Powerful Google developer tools for immediate impact! (2023-24 C)
Powerful Google developer tools for immediate impact! (2023-24 C)Powerful Google developer tools for immediate impact! (2023-24 C)
Powerful Google developer tools for immediate impact! (2023-24 C)
 
From Event to Action: Accelerate Your Decision Making with Real-Time Automation
From Event to Action: Accelerate Your Decision Making with Real-Time AutomationFrom Event to Action: Accelerate Your Decision Making with Real-Time Automation
From Event to Action: Accelerate Your Decision Making with Real-Time Automation
 
GenAI Risks & Security Meetup 01052024.pdf
GenAI Risks & Security Meetup 01052024.pdfGenAI Risks & Security Meetup 01052024.pdf
GenAI Risks & Security Meetup 01052024.pdf
 
A Year of the Servo Reboot: Where Are We Now?
A Year of the Servo Reboot: Where Are We Now?A Year of the Servo Reboot: Where Are We Now?
A Year of the Servo Reboot: Where Are We Now?
 
+971581248768>> SAFE AND ORIGINAL ABORTION PILLS FOR SALE IN DUBAI AND ABUDHA...
+971581248768>> SAFE AND ORIGINAL ABORTION PILLS FOR SALE IN DUBAI AND ABUDHA...+971581248768>> SAFE AND ORIGINAL ABORTION PILLS FOR SALE IN DUBAI AND ABUDHA...

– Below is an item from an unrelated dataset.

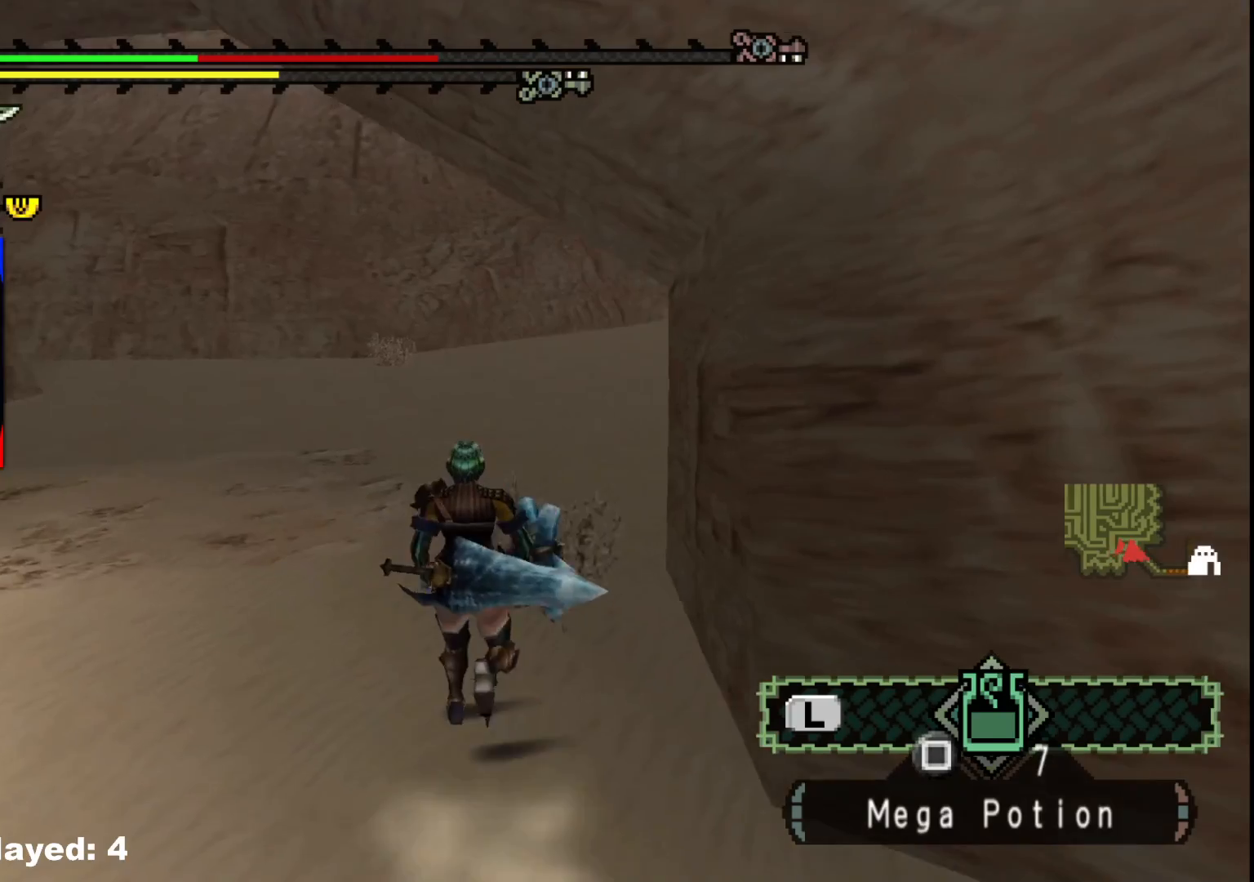
{"buttons": ["R1"], "left_stick": "up", "right_stick": "center", "events": [[67, "R1", "down"]]}
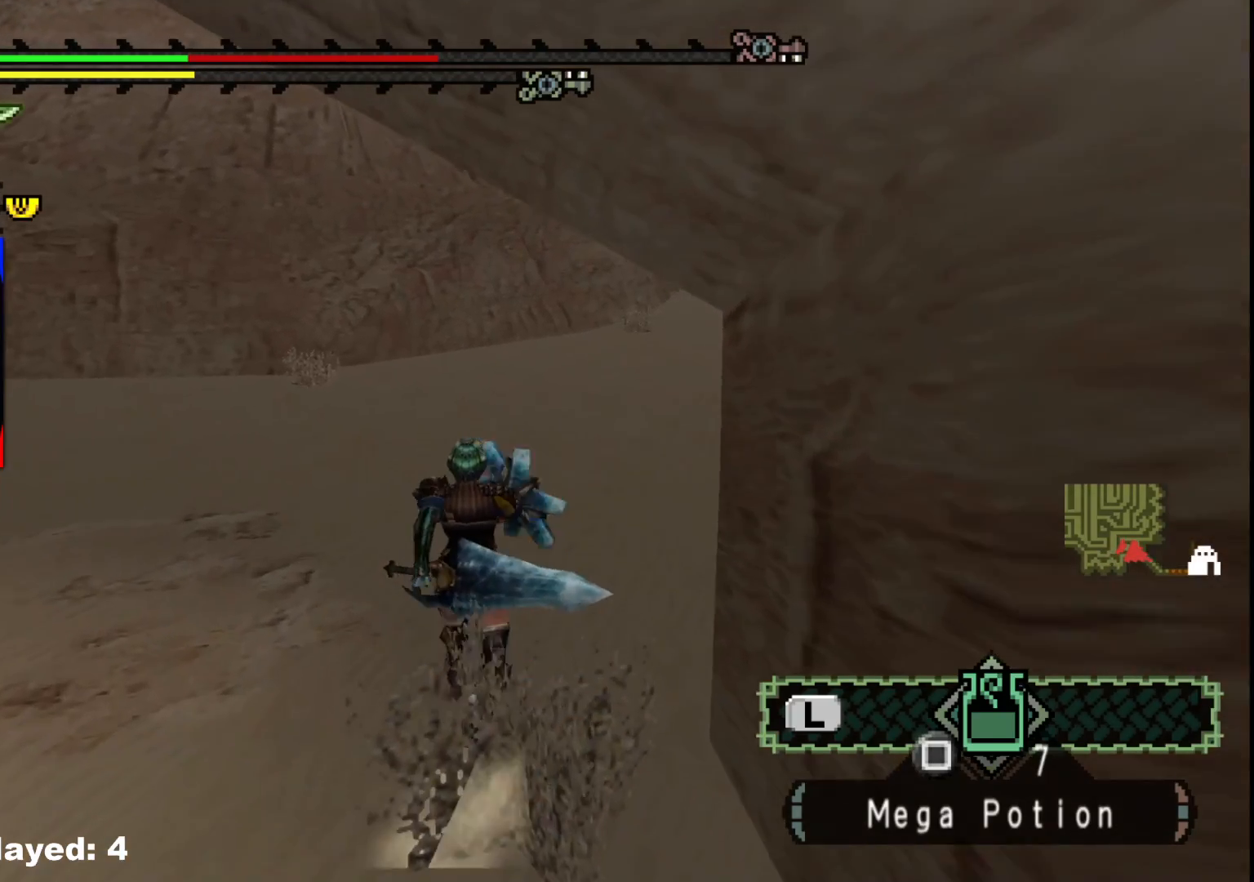
{"buttons": ["R1"], "left_stick": "up", "right_stick": "right", "events": [[350, "right_stick", "right"]]}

+971581248768>> SAFE AND ORIGINAL ABORTION PILLS FOR SALE IN DUBAI AND ABUDHA...
 
Tech Trends Report 2024 Future Today Institute.pdf
Tech Trends Report 2024 Future Today Institute.pdfTech Trends Report 2024 Future Today Institute.pdf
Tech Trends Report 2024 Future Today Institute.pdf
 
What Are The Drone Anti-jamming Systems Technology?
What Are The Drone Anti-jamming Systems Technology?What Are The Drone Anti-jamming Systems Technology?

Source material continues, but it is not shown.